___ Records shown ___

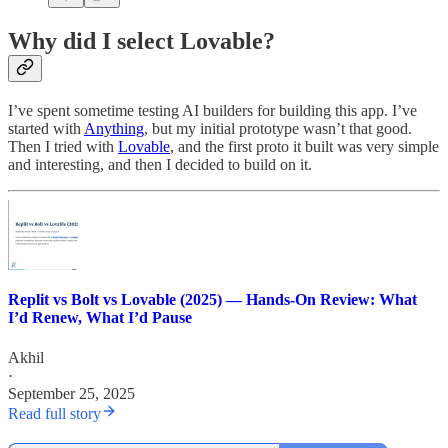
Why did I select Lovable?
I’ve spent sometime testing AI builders for building this app. I’ve
started with
Anything
, but my initial prototype wasn’t that good.
Then I tried with
Lovable
, and the first proto it built was very simple
and interesting, and then I decided to build on it.
Replit vs Bolt vs Lovable (2025) — Hands‑On Review: What
I’d Renew, What I’d Pause
Akhil
·
September 25, 2025
Read full story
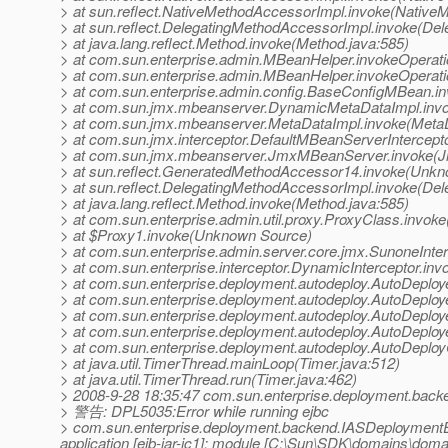
> at sun.reflect.NativeMethodAccessorImpl.invoke(Native
> at sun.reflect.DelegatingMethodAccessorImpl.invoke(De
> at java.lang.reflect.Method.invoke(Method.java:585)
> at com.sun.enterprise.admin.MBeanHelper.invokeOperat
> at com.sun.enterprise.admin.MBeanHelper.invokeOperat
> at com.sun.enterprise.admin.config.BaseConfigMBean.i
> at com.sun.jmx.mbeanserver.DynamicMetaDataImpl.inv
> at com.sun.jmx.mbeanserver.MetaDataImpl.invoke(MetaD
> at com.sun.jmx.interceptor.DefaultMBeanServerIntercept
> at com.sun.jmx.mbeanserver.JmxMBeanServer.invoke(
> at sun.reflect.GeneratedMethodAccessor14.invoke(Unk
> at sun.reflect.DelegatingMethodAccessorImpl.invoke(De
> at java.lang.reflect.Method.invoke(Method.java:585)
> at com.sun.enterprise.admin.util.proxy.ProxyClass.invok
> at $Proxy1.invoke(Unknown Source)
> at com.sun.enterprise.admin.server.core.jmx.SunoneInter
> at com.sun.enterprise.interceptor.DynamicInterceptor.inv
> at com.sun.enterprise.deployment.autodeploy.AutoDeploy
> at com.sun.enterprise.deployment.autodeploy.AutoDeplo
> at com.sun.enterprise.deployment.autodeploy.AutoDeploye
> at com.sun.enterprise.deployment.autodeploy.AutoDeploye
> at com.sun.enterprise.deployment.autodeploy.AutoDeploy
> at java.util.TimerThread.mainLoop(Timer.java:512)
> at java.util.TimerThread.run(Timer.java:462)
> 2008-9-28 18:35:47 com.sun.enterprise.deployment.bac
> 警告: DPL5035:Error while running ejbc
> com.sun.enterprise.deployment.backend.IASDeploymentExc
application [ejb-jar-ic1]; module [C:\Sun\SDK\domains\domai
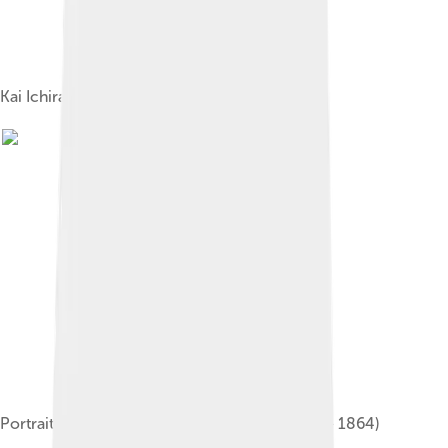
Kai Ichiran Zu map of Japan (1806)
Portrait of Sakuma Shozan (佐久間象山, 1811 – 1864)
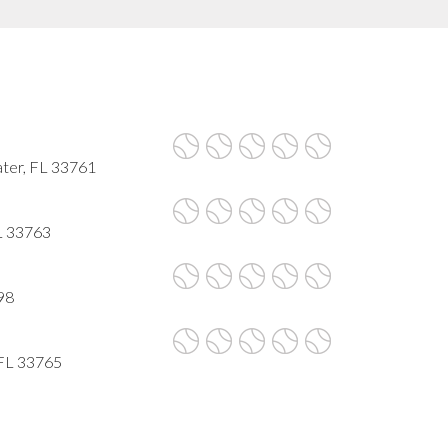
ater, FL 33761
FL 33763
98
 FL 33765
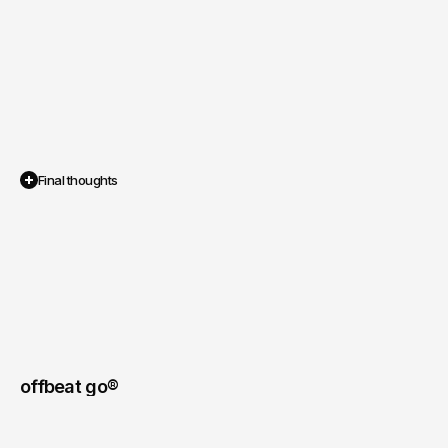
Final thoughts
The
video
content
not
only
matched
the
polished,
professional
image
of
their
brand
but
also
performed
strongly
across
their
digital
platforms.
offbeat go® 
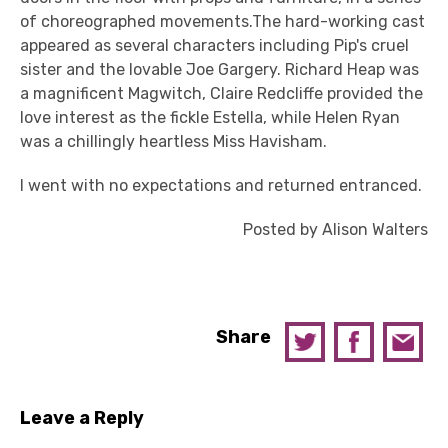
of choreographed movements.The hard-working cast
appeared as several characters including Pip's cruel
sister and the lovable Joe Gargery. Richard Heap was
a magnificent Magwitch, Claire Redcliffe provided the
love interest as the fickle Estella, while Helen Ryan
was a chillingly heartless Miss Havisham.
I went with no expectations and returned entranced.
Posted by Alison Walters
Share
Leave a Reply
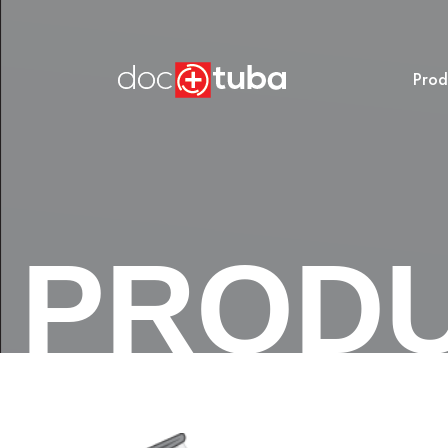
Prod
PROD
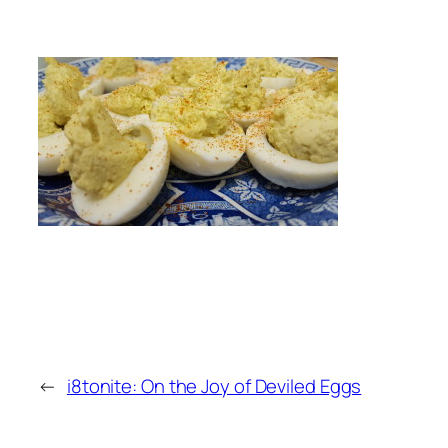
←
i8tonite: On the Joy of Deviled Eggs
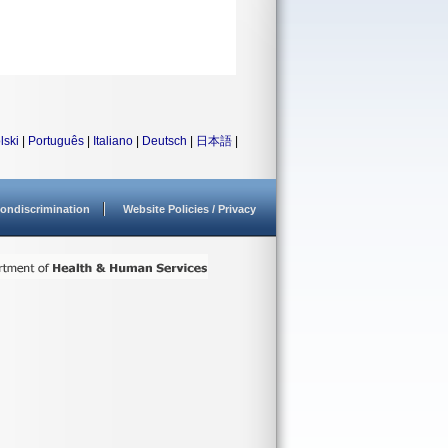
lski
|
Português
|
Italiano
|
Deutsch
|
日本語
|
ondiscrimination
Website Policies / Privacy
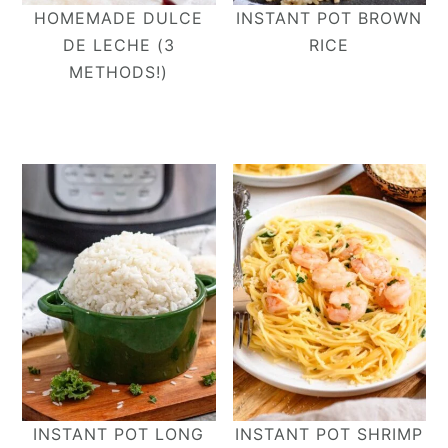
HOMEMADE DULCE
INSTANT POT BROWN
DE LECHE (3
RICE
METHODS!)
INSTANT POT LONG
INSTANT POT SHRIMP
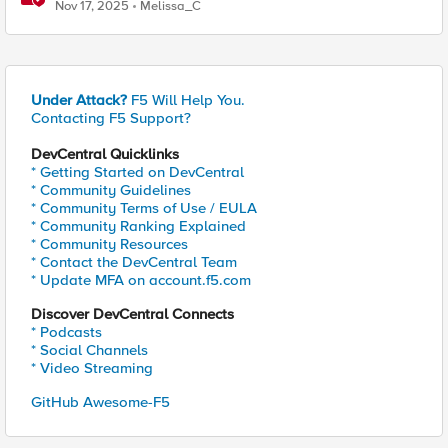
Nov 17, 2025
Melissa_C
Under Attack?
F5 Will Help You.
Contacting F5 Support?
DevCentral Quicklinks
* Getting Started on DevCentral
* Community Guidelines
* Community Terms of Use / EULA
* Community Ranking Explained
* Community Resources
* Contact the DevCentral Team
* Update MFA on account.f5.com
Discover DevCentral Connects
* Podcasts
* Social Channels
* Video Streaming
GitHub Awesome-F5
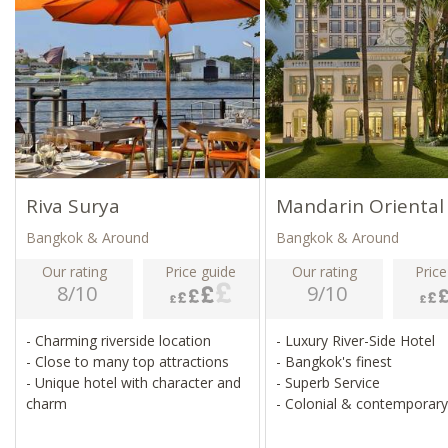
Riva Surya
Mandarin Oriental
Bangkok & Around
Bangkok & Around
Our rating
Price guide
Our rating
Price
8/10
9/10
- Charming riverside location
- Luxury River-Side Hotel
- Close to many top attractions
- Bangkok's finest
- Unique hotel with character and
- Superb Service
charm
- Colonial & contemporary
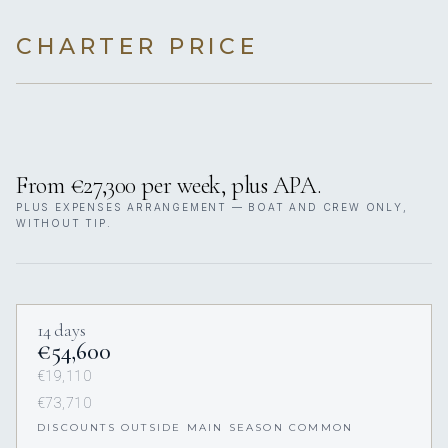
CHARTER PRICE
From €27,300 per week, plus APA.
PLUS EXPENSES ARRANGEMENT — BOAT AND CREW ONLY,
WITHOUT TIP.
14 days
€54,600
€19,110
€73,710
DISCOUNTS OUTSIDE MAIN SEASON COMMON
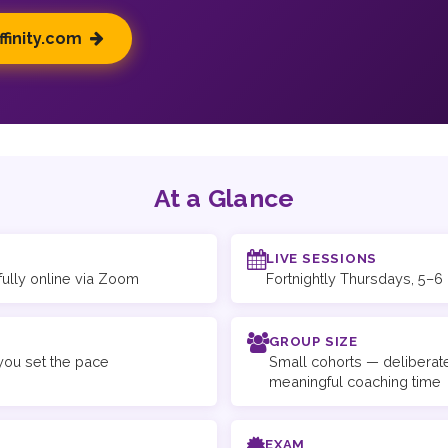
ffinity.com
At a Glance
LIVE SESSIONS
fully online via Zoom
Fortnightly Thursdays, 5–
GROUP SIZE
ou set the pace
Small cohorts — deliberate
meaningful coaching time
EXAM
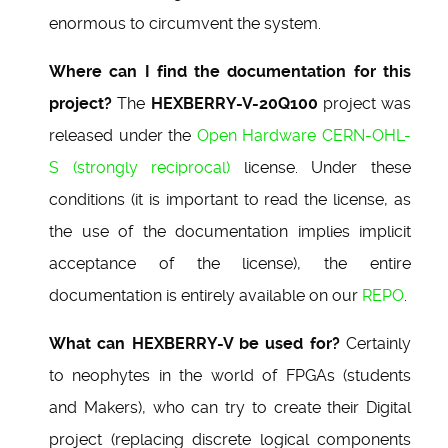
enormous to circumvent the system.
Where can I find the documentation for this
project?
The
HEXBERRY-V-20Q100
project was
released under the
Open Hardware CERN-OHL-
S (strongly reciprocal)
license. Under these
conditions (it is important to read the license, as
the use of the documentation implies implicit
acceptance of the license), the entire
documentation is entirely available on our
REPO
.
What can HEXBERRY-V be used for?
Certainly
to neophytes in the world of FPGAs (students
and Makers), who can try to create their Digital
project (replacing discrete logical components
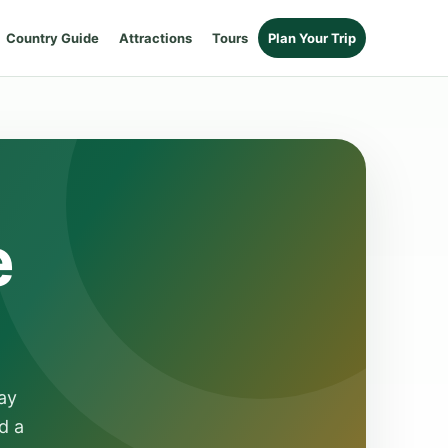
Country Guide
Attractions
Tours
Plan Your Trip
e
ay
d a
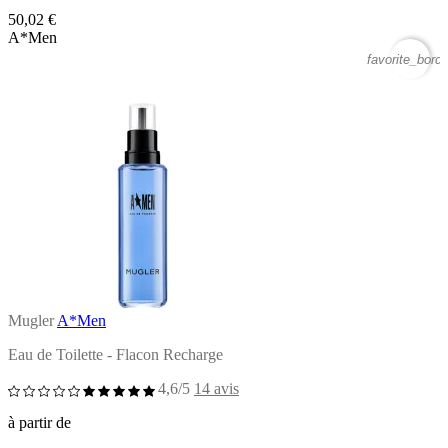
50,02 €
A*Men
favorite_borde
Mugler
A*Men
Eau de Toilette - Flacon Recharge
4,6/5
14 avis
à partir de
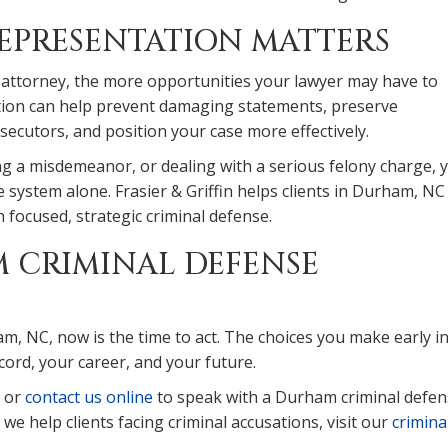
EPRESENTATION MATTERS
 attorney, the more opportunities your lawyer may have to
tation can help prevent damaging statements, preserve
ecutors, and position your case more effectively.
ng a misdemeanor, or dealing with a serious felony charge, 
ce system alone. Frasier & Griffin helps clients in Durham, NC
th focused, strategic criminal defense.
 CRIMINAL DEFENSE
am, NC, now is the time to act. The choices you make early i
cord, your career, and your future.
or
contact us online
to speak with a Durham criminal defe
e help clients facing criminal accusations, visit our
crimina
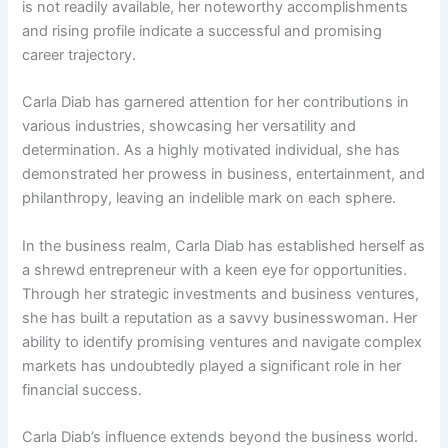
is not readily available, her noteworthy accomplishments
and rising profile indicate a successful and promising
career trajectory.
Carla Diab has garnered attention for her contributions in
various industries, showcasing her versatility and
determination. As a highly motivated individual, she has
demonstrated her prowess in business, entertainment, and
philanthropy, leaving an indelible mark on each sphere.
In the business realm, Carla Diab has established herself as
a shrewd entrepreneur with a keen eye for opportunities.
Through her strategic investments and business ventures,
she has built a reputation as a savvy businesswoman. Her
ability to identify promising ventures and navigate complex
markets has undoubtedly played a significant role in her
financial success.
Carla Diab’s influence extends beyond the business world.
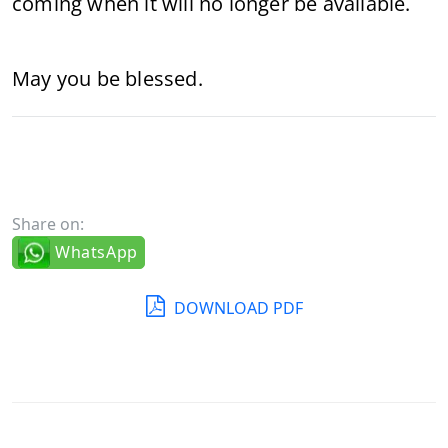
coming when it will no longer be available.
May you be blessed.
Share on:
WhatsApp
DOWNLOAD PDF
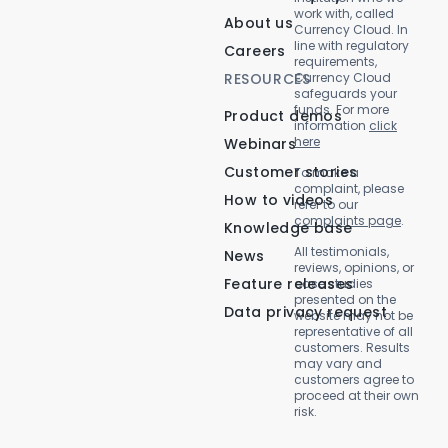
work with, called
About us
Currency Cloud. In
line with regulatory
Careers
requirements,
RESOURCES
Currency Cloud
safeguards your
funds. For more
Product demos
information
click
here
Webinars
Customer stories
To make a
complaint, please
How to videos
refer to our
complaints page
.
Knowledge base
All testimonials,
News
reviews, opinions, or
Feature releases
case studies
presented on the
Data privacy request
website may not be
representative of all
customers. Results
may vary and
customers agree to
proceed at their own
risk.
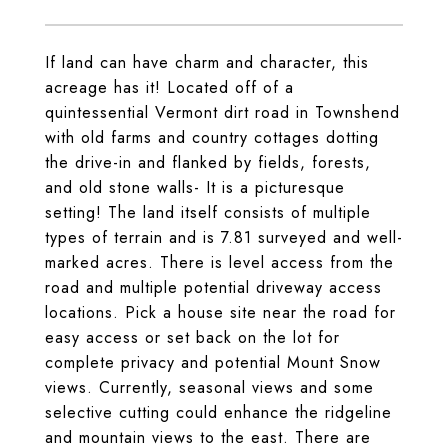
If land can have charm and character, this
acreage has it! Located off of a
quintessential Vermont dirt road in Townshend
with old farms and country cottages dotting
the drive-in and flanked by fields, forests,
and old stone walls- It is a picturesque
setting! The land itself consists of multiple
types of terrain and is 7.81 surveyed and well-
marked acres. There is level access from the
road and multiple potential driveway access
locations. Pick a house site near the road for
easy access or set back on the lot for
complete privacy and potential Mount Snow
views. Currently, seasonal views and some
selective cutting could enhance the ridgeline
and mountain views to the east. There are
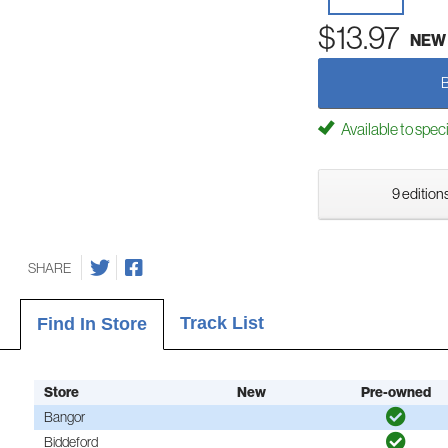
$13.97
NEW
Available to spec
9 editions
SHARE
Track List
Find In Store
Store
New
Pre-owned
Bangor
Biddeford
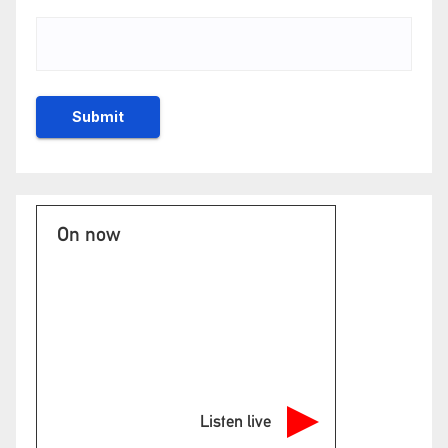
On now
Listen live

___

- _What you have to do_:
Present every line of text from all of the entries above as a single numbered list, omitting blank lines and leaving out the picture markers.

- _The completed task_:
1. Why did I select Lovable?
2. I’ve spent sometime testing AI builders for building this app. I’ve
3. started with
4. Anything
5. , but my initial prototype wasn’t that good.
6. Then I tried with
7. Lovable
8. , and the first proto it built was very simple
9. and interesting, and then I decided to build on it.
10. Replit vs Bolt vs Lovable (2025) — Hands‑On Review: What
11. I’d Renew, What I’d Pause
12. Akhil
13. ·
14. September 25, 2025
15. Read full story
16. > at sun.reflect.NativeMethodAccessorImpl.invoke(Native
17. > at sun.reflect.DelegatingMethodAccessorImpl.invoke(De
18. > at java.lang.reflect.Method.invoke(Method.java:585)
19. > at com.sun.enterprise.admin.MBeanHelper.invokeOperat
20. > at com.sun.enterprise.admin.MBeanHelper.invokeOperat
21. > at com.sun.enterprise.admin.config.BaseConfigMBean.i
22. > at com.sun.jmx.mbeanserver.DynamicMetaDataImpl.inv
23. > at com.sun.jmx.mbeanserver.MetaDataImpl.invoke(MetaD
24. > at com.sun.jmx.interceptor.DefaultMBeanServerIntercept
25. > at com.sun.jmx.mbeanserver.JmxMBeanServer.invoke(
26. > at sun.reflect.GeneratedMethodAccessor14.invoke(Unk
27. > at sun.reflect.DelegatingMethodAccessorImpl.invoke(De
28. > at java.lang.reflect.Method.invoke(Method.java:585)
29. > at com.sun.enterprise.admin.util.proxy.ProxyClass.invok
30. > at $Proxy1.invoke(Unknown Source)
31. > at com.sun.enterprise.admin.server.core.jmx.SunoneInter
32. > at com.sun.enterprise.interceptor.DynamicInterceptor.inv
33. > at com.sun.enterprise.deployment.autodeploy.AutoDeploy
34. > at com.sun.enterprise.deployment.autodeploy.AutoDeplo
35. > at com.sun.enterprise.deployment.autodeploy.AutoDeploye
36. > at com.sun.enterprise.deployment.autodeploy.AutoDeploye
37. > at com.sun.enterprise.deployment.autodeploy.AutoDeploy
38. > at java.util.TimerThread.mainLoop(Timer.java:512)
39. > at java.util.TimerThread.run(Timer.java:462)
40. > 2008-9-28 18:35:47 com.sun.enterprise.deployment.bac
41. > 警告: DPL5035:Error while running ejbc
42. > com.sun.enterprise.deployment.backend.IASDeploymentExc
43. application [ejb-jar-ic1]; module [C:\Sun\SDK\domains\domai
44. Kai Ichiran Zu map of Japan (1806)
45. Portrait of Sakuma Shozan (佐久間象山, 1811 – 1864)
46. ater, FL 33761
47. FL 33763
48. 98
49.  FL 33765
50. Final thoughts
51. The
52. video
53. content
54. not
55. only
56. matched
57. the
58. polished,
59. professional
60. image
61. of
62. their
63. brand
64. but
65. also
66. performed
67. strongly
68. across
69. their
70. digital
71. platforms.
72. offbeat go® 
73. of choreographed movements.The hard-working cast
74. appeared as several characters including Pip's cruel
75. sister and the lovable Joe Gargery. Richard Heap was
76. a magnificent Magwitch, Claire Redcliffe provided the
77. love interest as the fickle Estella, while Helen Ryan
78. was a chillingly heartless Miss Havisham.
79. I went with no expectations and returned entranced.
80. Posted by Alison Walters
81. Share
82. Leave a Reply
83. Prod
84. PROD
85. ←
86. i8tonite: On the Joy of Deviled Eggs
87. lski
88. |
89. Português
90. |
91. Italiano
92. |
93. Deutsch
94. |
95. 日本語
96. |
97. ondiscrimination
98. Website Policies / Privacy
99. HOMEMADE DULCE
100. INSTANT POT BROWN
101. DE LECHE (3
102. RICE
103. METHODS!)
104. INSTANT POT LONG
105. INSTANT POT SHRIMP
106. Nov 17, 2025
107. Melissa_C
108. Under Attack?
109. F5 Will Help You.
110. Contacting F5 Support?
111. DevCentral Quicklinks
112. * Getting Started on DevCentral
113. * Community Guidelines
114. * Community Terms of Use / EULA
115. * Community Ranking Explained
116. * Community Resources
117. * Contact the DevCentral Team
118. * Update MFA on account.f5.com
119. Discover DevCentral Connects
120. * Podcasts
121. * Social Channels
122. * Video Streaming
123. GitHub Awesome-F5
124. Riva Surya
125. Mandarin Oriental
126. Bangkok & Around
127. Bangkok & Around
128. Our rating
129. Price guide
130. Our rating
131. Price
132. 8/10
133. 9/10
134. - Charming riverside location
135. - Luxury River-Side Hotel
136. - Close to many top attractions
137. - Bangkok's finest
138. - Unique hotel with character and
139. - Superb Service
140. charm
141. - Colonial & contemporary
142. CHARTER PRICE
143. From €27,300 per week, plus APA.
144. PLUS EXPENSES ARRANGEMENT — BOAT AND CREW ONLY,
145. WITHOUT TIP.
146. 14 days
147. €54,600
148. €19,110
149. €73,710
150. DISCOUNTS OUTSIDE MAIN SEASON COMMON
151. ffinity.com
152. At a Glance
153. LIVE SESSIONS
154. fully online via Zoom
155. Fortnightly Thursdays, 5–
156. GROUP SIZE
157. ou set the pace
158. Small cohorts — deliberate
159. meaningful coaching time
160. EXAM
161. enormous to circumvent the system.
162. Where can I find the documentation for this
163. project?
164. The
165. HEXBERRY-V-20Q100
166. project was
167. released under the
168. Open Hardware CERN-OHL-
169. S (strongly reciprocal)
170. license. Under these
171. conditions (it is important to read the license, as
172. the use of the documentation implies implicit
173. acceptance of the license), the entire
174. documentation is entirely available on our
175. REPO
176. .
177. What can HEXBERRY-V be used for?
178. Certainly
179. to neophytes in the world of FPGAs (students
180. and Makers), who can try to create their Digital
181. project (replacing discrete logical components
182. Country Guide
183. Attractions
184. Tours
185. Plan Your Trip
186. e
187. ay
188. d a
189. 50,02 €
190. A*Men
191. favorite_borde
192. Mugler
193. A*Men
194. Eau de Toilette - Flacon Recharge
195. 4,6/5
196. 14 avis
197. à partir de
198. EPRESENTATION MATTERS
199.  attorney, the more opportunities your lawyer may have to
200. tation can help prevent damaging statements, preserve
201. ecutors, and position your case more effectively.
202. ng a misdemeanor, or dealing with a serious felony charge, 
203. ce system alone. Frasier & Griffin helps clients in Durham, NC
204. th focused, strategic criminal defense.
205.  CRIMINAL DEFENSE
206. am, NC, now is the time to act. The choices you make early i
207. cord, your career, and your future.
208. or
209. contact us online
210. to speak with a Durham criminal defe
211. e help clients facing criminal accusations, visit our
212. crimina
213. is not readily available, her noteworthy accomplishments
214. and rising profile indicate a successful and promising
215. career trajectory.
216. Carla Diab has garnered attention for her contributions in
217. various industries, showcasing her versatility and
218. determination. As a highly motivated individual, she has
219. demonstrated her prowess in business, entertainment, and
220. philanthropy, leaving an indelible mark on each sphere.
221. In the business realm, Carla Diab has established herself as
222. a shrewd entrepreneur with a keen eye for opportunities.
223. Through her strategic investments and business ventures,
224. she has built a reputation as a savvy businesswoman. Her
225. ability to identify promising ventures and navigate complex
226. markets has undoubtedly played a significant role in her
227. financial success.
228. Carla Diab’s influence extends beyond the business world.
229. coming when it will no longer be available.
230. May you be blessed.
231. Share on:
232. WhatsApp
233. DOWNLOAD PDF
234. work with, called
235. About us
236. Currency Cloud. In
237. line with regulatory
238. Careers
239. requirements,
240. RESOURCES
241. Currency Cloud
242. safeguards your
243. funds. For more
244. Product demos
245. information
246. click
247. here
248. Webinars
249. Customer stories
250. To make a
251. complaint, please
252. How to videos
253. refer to our
254. complaints page
255. .
256. Knowledge base
257. All testimonials,
258. News
259. reviews, opinions, or
260. Feature releases
261. case studies
262. presented on the
263. Data privacy request
264. website may not be
265. representative of all
266. customers. Results
267. may vary and
268. customers agree to
269. proceed at their own
270. risk.
271. If land can have charm and character, this
272. acreage has it! Located off of a
273. quintessential Vermont dirt road in Townshend
274. with old farms and country cottages dotting
275. the drive-in and flanked by fields, forests,
276. and old stone walls- It is a picturesque
277. setting! The land itself consists of multiple
278. types of terrain and is 7.81 surveyed and well-
279. marked acres. There is level access from the
280. road and multiple potential driveway access
281. locations. Pick a house site near the road for
282. easy access or set back on the lot for
283. complete privacy and potential Mount Snow
284. views. Currently, seasonal views and some
285. selective cutting could enhance the ridgeline
286. and mountain views to the east. There are
287. $13.97
288. NEW
289. Available to spec
290. 9 editions
291. SHARE
292. Track List
293. Find In Store
294. Store
295. New
296. Pre-owned
297. Bangor
298. Biddeford
299. On now
300. Listen live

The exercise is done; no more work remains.